Atterraggio d'emergenza a Bueriis
Ieri elicottero della Protezione civile in avaria mentre vola verso Moggio Udinese
Stavano sorvolando il territorio dell'Alta Val del Torre alla velocità
di crociera di 240 chilometri all'ora, quando sul pannello di controllo si è
accesa una spia rossa. Senza pensarci due volte, i due piloti del Sikorsky impegnato
nelle operazioni di spegnimento degli incendi boschivi hanno rivolto gli occhi
a terra per cercare uno spazio dove poter subito atterrare. Quella luce sospetta,
infatti, segnalava un'avaria nella linea di trasmissione del mezzo. «Ignorarla
- ha detto Jacopo Del Carlo, uno dei piloti - significava rischiare di danneggiare
gravemente il sistema di volo dell'elicottero e, ancor peggio, di precipitare.
Questa situazione d'emergenza di verifica molto di rado, solo una o forse due
sole volte nell'arco dell'attività di un pilota come me». Inizialmente
il luogo dell'atterraggio d'emergenza è stato fissato nel centro del
campo sportivo di Bueriis sottostante, ma pochi secondi dopo è stato
scelto un prato a pochi metri di distanza. La manovra è stata precisa
e veloce, senza conseguenze per il mezzo e per il suo equipaggio.
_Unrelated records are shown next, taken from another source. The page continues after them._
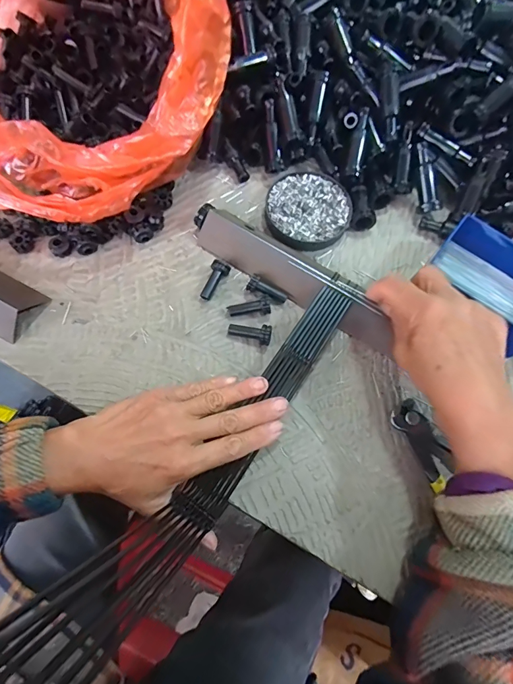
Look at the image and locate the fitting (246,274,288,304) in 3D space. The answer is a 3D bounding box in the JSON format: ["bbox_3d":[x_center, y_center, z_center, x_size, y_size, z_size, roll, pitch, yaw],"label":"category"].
[{"bbox_3d":[0.010,-0.048,0.360,0.038,0.013,0.013,27,69,-13],"label":"fitting"}]

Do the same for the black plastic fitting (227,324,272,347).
[{"bbox_3d":[-0.006,-0.008,0.343,0.038,0.018,0.013,11,69,2],"label":"black plastic fitting"}]

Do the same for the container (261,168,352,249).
[{"bbox_3d":[0.053,-0.132,0.388,0.080,0.018,0.080,1,69,-2],"label":"container"}]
Il fatto si è verificato nel primo pomeriggio di ieri in via Lago a Bueriis,
un borgo del Comune di Magnano in Riviera, a ridosso della statale 13 Pontebbana,
dove viene organizzata annualmente la sagra delle rane. Il Sikorsky, appena
partito da Ronchi, era diretto a Moggio Udinese, dove avrebbe scaricato acqua
sul bosco che brucia ormai da cinque giorni. «In questi giorni - dice
Del Carlo - abbiamo volato per 20 ore abbondanti, ma ciò non significa
che il sistema ne risenta. È una situazione del tutto eccezionale».
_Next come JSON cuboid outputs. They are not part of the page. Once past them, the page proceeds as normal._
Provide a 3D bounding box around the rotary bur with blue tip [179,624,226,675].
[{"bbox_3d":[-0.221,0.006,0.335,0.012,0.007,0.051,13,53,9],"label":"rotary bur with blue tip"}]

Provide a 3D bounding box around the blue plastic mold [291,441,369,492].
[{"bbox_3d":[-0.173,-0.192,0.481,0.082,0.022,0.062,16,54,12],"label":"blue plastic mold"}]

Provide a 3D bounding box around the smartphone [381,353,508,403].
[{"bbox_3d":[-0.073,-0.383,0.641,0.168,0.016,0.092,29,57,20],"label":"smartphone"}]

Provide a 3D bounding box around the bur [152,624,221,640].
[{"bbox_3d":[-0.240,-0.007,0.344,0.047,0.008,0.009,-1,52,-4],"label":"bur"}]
Progettati e realizzati in America, questi mezzi vengono noleggiati dalla Protezione
civile per situazioni di grave emergenza, poiché è in grado di
attingere grandi quantitativi di acqua in pochi minuti da laghi o vasche di
raccolta. Con Del Carlo, un pilota di origini toscane, a bordo del mezzo si
trovava anche il collega Jim Taylor che non ha riportato alcuna lesione. «Non
abbiamo temuto neanche per un attimo di cadere sulle abitazioni del borgo. Una
volta a terra abbiamo immediatamente chiamato i soccorsi». Il mezzo è
rimasto fermo dalle 13.30 fino al tardo pomeriggio.